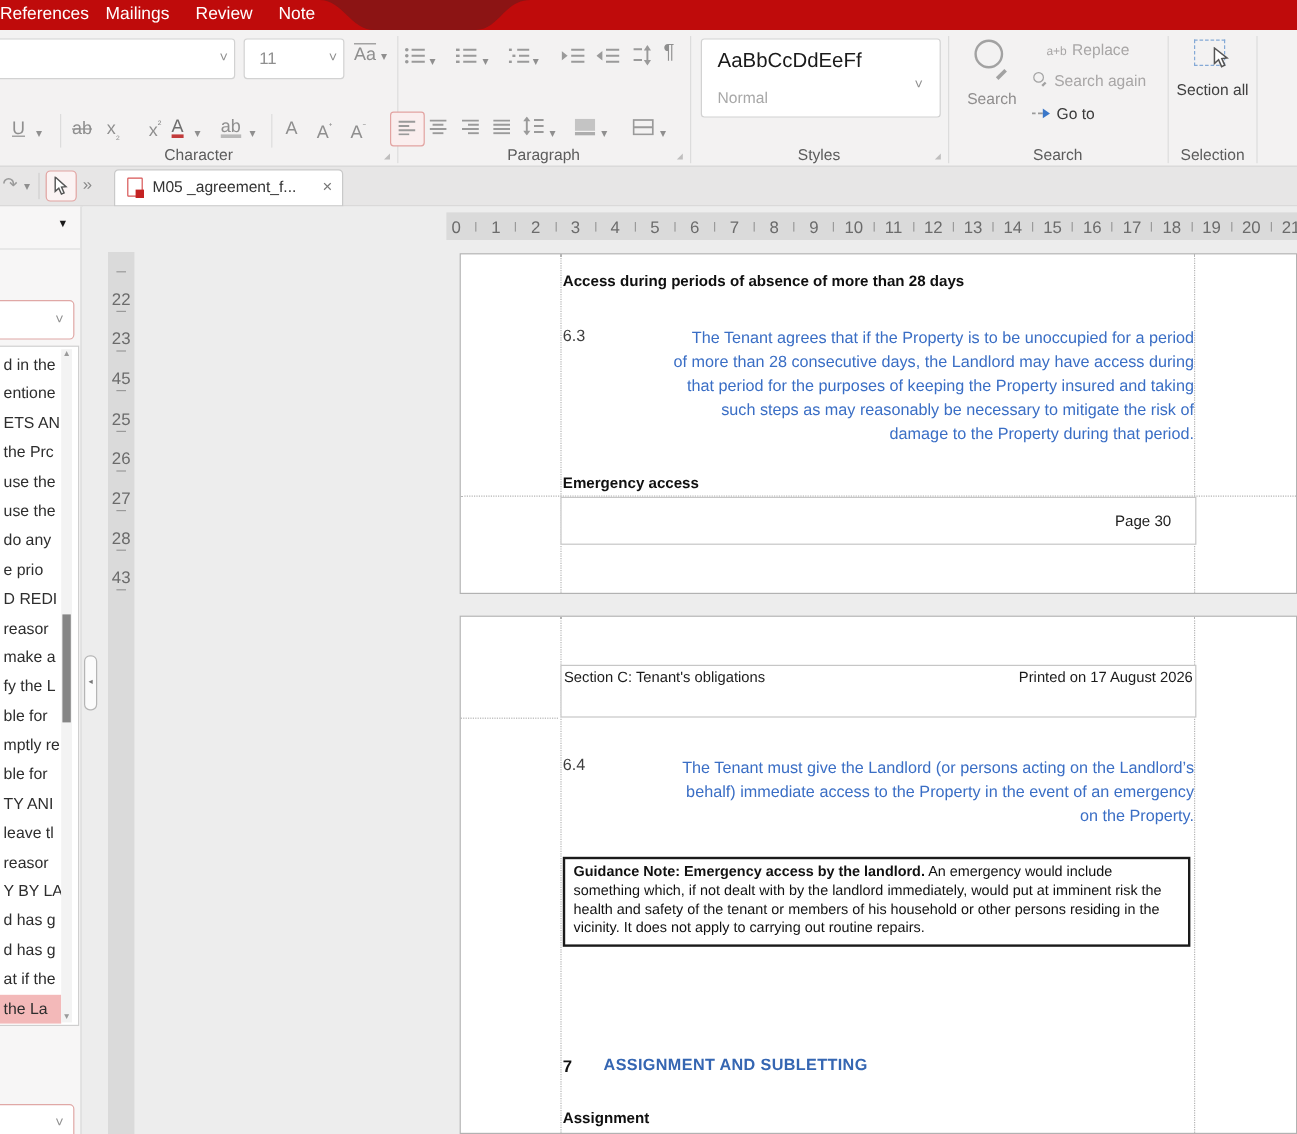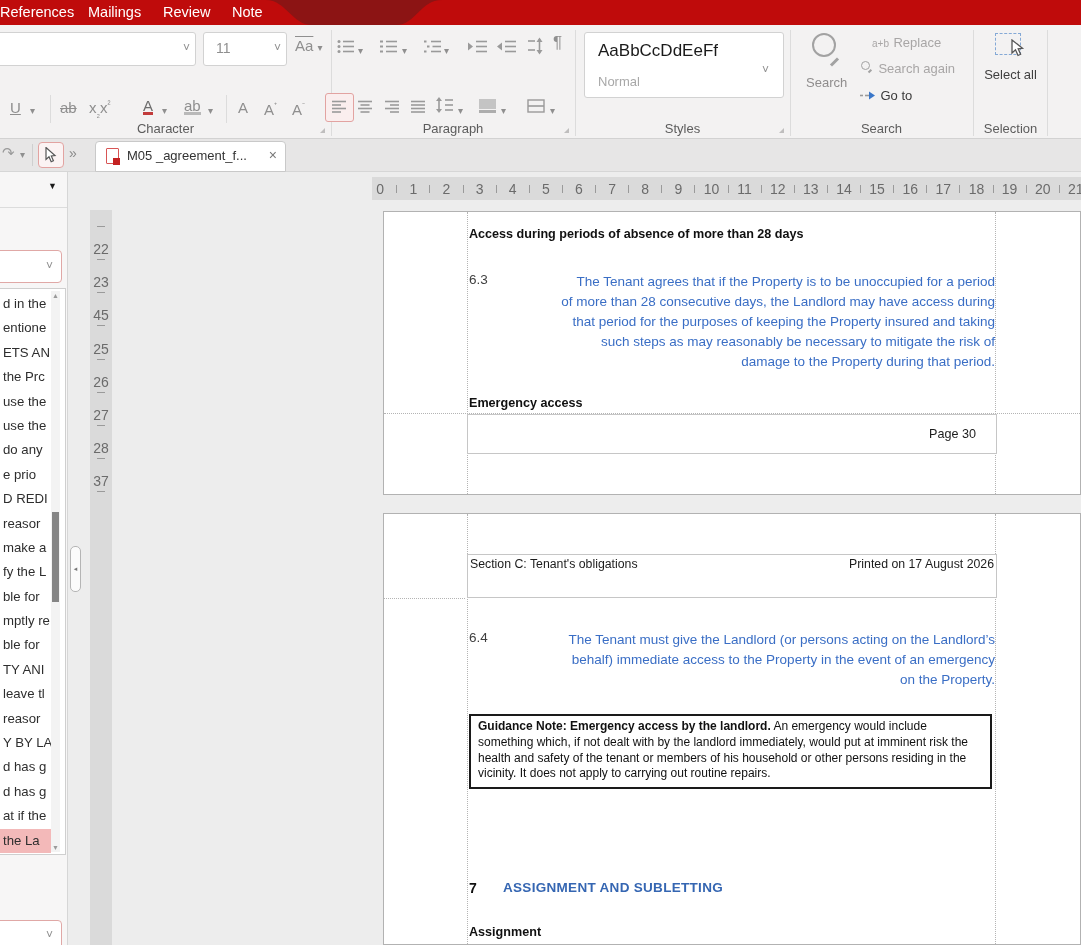--- a/index.html
+++ b/index.html
@@ -367,7 +367,7 @@
       <svg class="abs" style="left:38px;top:14px" width="14" height="18">
         <path d="M1 1 L1 14 L4.5 10.8 L7 16.5 L9.6 15.3 L7.2 9.8 L11.5 9.3 Z" fill="#fff" stroke="#555" stroke-width="1.3"></path>
       </svg>
-      <div class="seltext">Select all</div>
+      <div class="seltext">Section all</div>
     </div>
     <div class="glabel">Selection</div>
   </div>

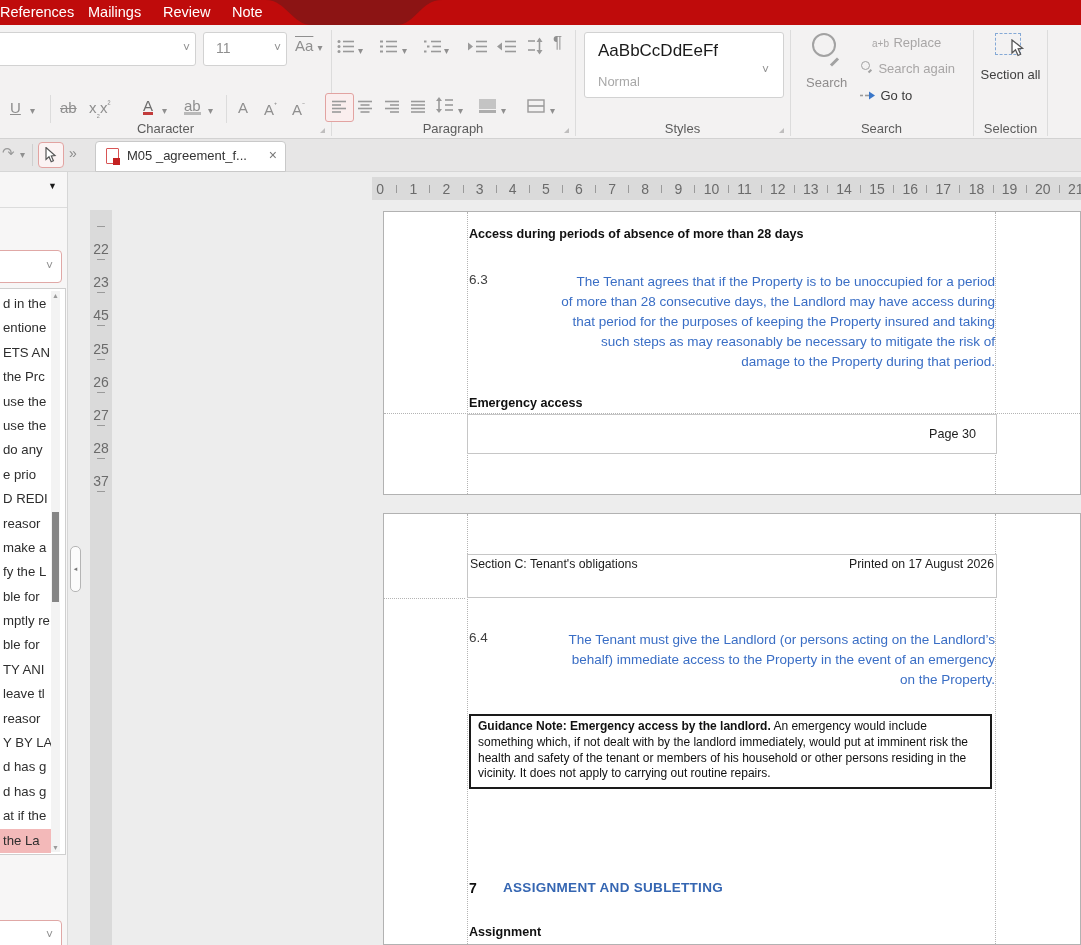--- a/index.html
+++ b/index.html
@@ -182,7 +182,7 @@
     <div class="vdiv2" style="left:50px"></div>
     <div class="rbtn" style="left:60px;top:74px"><span class="gl strike">ab</span></div>
     <div class="rbtn" style="left:89px;top:74px"><span class="gl"><span>x</span><sub class="mk">₂</sub></span></div>
-    <div class="rbtn" style="left:100px;top:74px"><span class="gl"><span>x</span><sup class="mk">²</sup></span></div>
+    <div class="rbtn" style="left:124px;top:74px"><span class="gl"><span>x</span><sup class="mk">²</sup></span></div>
     <div class="rbtn" style="left:143px;top:72px"><span class="gl redbar-under" style="color:#6e6e6e">A</span></div>
     <div class="rbtn chevsm" style="left:162px;top:80px">▾</div>
     <div class="rbtn" style="left:184px;top:72px"><span class="gl graybar-under">ab</span></div>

▸ Exercise description:
Please give back the data above word for word, with no pictures included.

▸ Response for this exercise:
--- a/index.html
+++ b/index.html
@@ -367,7 +367,7 @@
       <svg class="abs" style="left:38px;top:14px" width="14" height="18">
         <path d="M1 1 L1 14 L4.5 10.8 L7 16.5 L9.6 15.3 L7.2 9.8 L11.5 9.3 Z" fill="#fff" stroke="#555" stroke-width="1.3"></path>
       </svg>
-      <div class="seltext">Select all</div>
+      <div class="seltext">Section all</div>
     </div>
     <div class="glabel">Selection</div>
   </div>

--- a/index.html
+++ b/index.html
@@ -182,7 +182,7 @@
     <div class="vdiv2" style="left:50px"></div>
     <div class="rbtn" style="left:60px;top:74px"><span class="gl strike">ab</span></div>
     <div class="rbtn" style="left:89px;top:74px"><span class="gl"><span>x</span><sub class="mk">₂</sub></span></div>
-    <div class="rbtn" style="left:100px;top:74px"><span class="gl"><span>x</span><sup class="mk">²</sup></span></div>
+    <div class="rbtn" style="left:124px;top:74px"><span class="gl"><span>x</span><sup class="mk">²</sup></span></div>
     <div class="rbtn" style="left:143px;top:72px"><span class="gl redbar-under" style="color:#6e6e6e">A</span></div>
     <div class="rbtn chevsm" style="left:162px;top:80px">▾</div>
     <div class="rbtn" style="left:184px;top:72px"><span class="gl graybar-under">ab</span></div>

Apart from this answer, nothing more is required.